■ Passage provided

Mitchell argues that by anthropomorphising how AI is talked about in terms of ‘reading’, ‘understanding’, ‘thinking’ or ‘comprehension’, AI researchers clearly raise expectations and perceptions of what is technically possible. Even if AI researchers are simply using such terms as shorthand and fully understand that machines do not ‘think’ in the same way that humans do, such distinctions are not carried over to the general public, and might actually begin to unconsciously shape how AI experts themselves think about their systems.
Fallacy 4: believing that intelligence is ‘all in the brain’
Finally, Mitchell calls out a persistent belief across the AI community that intelligence is something that can be separated from the body – what she describes as an ‘information-processing model of mind’ that sees intelligence is something that can be ‘disembodied’ and relocated to software and hardware. While this is a long-standing belief (not least in the continued influence of seventeenth century Cartesian philosophy), Mitchell argues that the rise of neurally-inspired machine learning has specifically boosted the idea within the AI community that the sole part of the body relevant to intelligence is the brain. As such, it is assumed that intelligence can arise from the development of hardware and software that can match brain structures and dynamics.

■ Dataset content
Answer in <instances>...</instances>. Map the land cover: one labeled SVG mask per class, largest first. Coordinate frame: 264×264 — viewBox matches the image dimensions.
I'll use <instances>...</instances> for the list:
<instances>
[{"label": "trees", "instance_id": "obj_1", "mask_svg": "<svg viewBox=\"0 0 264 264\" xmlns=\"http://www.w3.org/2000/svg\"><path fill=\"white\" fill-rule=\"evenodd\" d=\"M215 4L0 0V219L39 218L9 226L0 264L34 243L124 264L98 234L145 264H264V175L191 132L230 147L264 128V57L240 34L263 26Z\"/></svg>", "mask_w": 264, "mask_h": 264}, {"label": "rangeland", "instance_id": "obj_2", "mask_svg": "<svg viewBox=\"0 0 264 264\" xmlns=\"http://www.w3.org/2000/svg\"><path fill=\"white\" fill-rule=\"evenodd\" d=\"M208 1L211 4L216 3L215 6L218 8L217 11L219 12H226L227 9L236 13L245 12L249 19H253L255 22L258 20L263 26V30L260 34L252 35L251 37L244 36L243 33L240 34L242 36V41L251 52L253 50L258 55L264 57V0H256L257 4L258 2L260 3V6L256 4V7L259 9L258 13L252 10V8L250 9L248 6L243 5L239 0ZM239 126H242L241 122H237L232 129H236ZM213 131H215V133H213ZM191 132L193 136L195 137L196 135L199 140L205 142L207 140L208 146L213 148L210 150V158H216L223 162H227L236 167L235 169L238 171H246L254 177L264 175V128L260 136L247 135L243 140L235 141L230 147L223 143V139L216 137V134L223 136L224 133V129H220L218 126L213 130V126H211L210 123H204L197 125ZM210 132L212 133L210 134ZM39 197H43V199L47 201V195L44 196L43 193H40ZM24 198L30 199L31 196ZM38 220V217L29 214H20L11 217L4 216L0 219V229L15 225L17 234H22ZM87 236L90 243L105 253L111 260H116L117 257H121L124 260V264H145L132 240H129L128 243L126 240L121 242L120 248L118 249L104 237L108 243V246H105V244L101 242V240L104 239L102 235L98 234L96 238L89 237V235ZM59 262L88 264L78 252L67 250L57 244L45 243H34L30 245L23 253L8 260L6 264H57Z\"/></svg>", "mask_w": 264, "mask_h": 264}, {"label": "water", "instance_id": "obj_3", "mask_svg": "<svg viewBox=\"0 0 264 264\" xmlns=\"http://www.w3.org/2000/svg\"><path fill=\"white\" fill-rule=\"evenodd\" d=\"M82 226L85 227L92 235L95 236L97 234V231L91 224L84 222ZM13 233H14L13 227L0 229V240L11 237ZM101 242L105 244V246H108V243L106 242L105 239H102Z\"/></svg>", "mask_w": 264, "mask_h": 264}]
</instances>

■ Requirements
1. Could you rewrite the paragraph in the AI fallacies excerpt that begins "Finally, Mitchell calls out" as a short bulleted list that keeps its main facts?
2. Which terms does the AI fallacies excerpt list as examples of anthropomorphising how AI is talked about?

■ Response list
1.
- Mitchell identifies a persistent belief in the AI community that intelligence can be separated from the body. She calls this an "information-processing model of mind," in which intelligence can be "disembodied" and moved to software and hardware.
- The belief is long-standing, partly due to the continued influence of seventeenth-century Cartesian philosophy.
- According to Mitchell, neurally-inspired machine learning has strengthened the view that the brain is the only part of the body relevant to intelligence.
- As a result, it is assumed that intelligence can arise from hardware and software that match brain structures and dynamics.

2.
- ‘reading’
- ‘understanding’
- ‘thinking’
- ‘comprehension’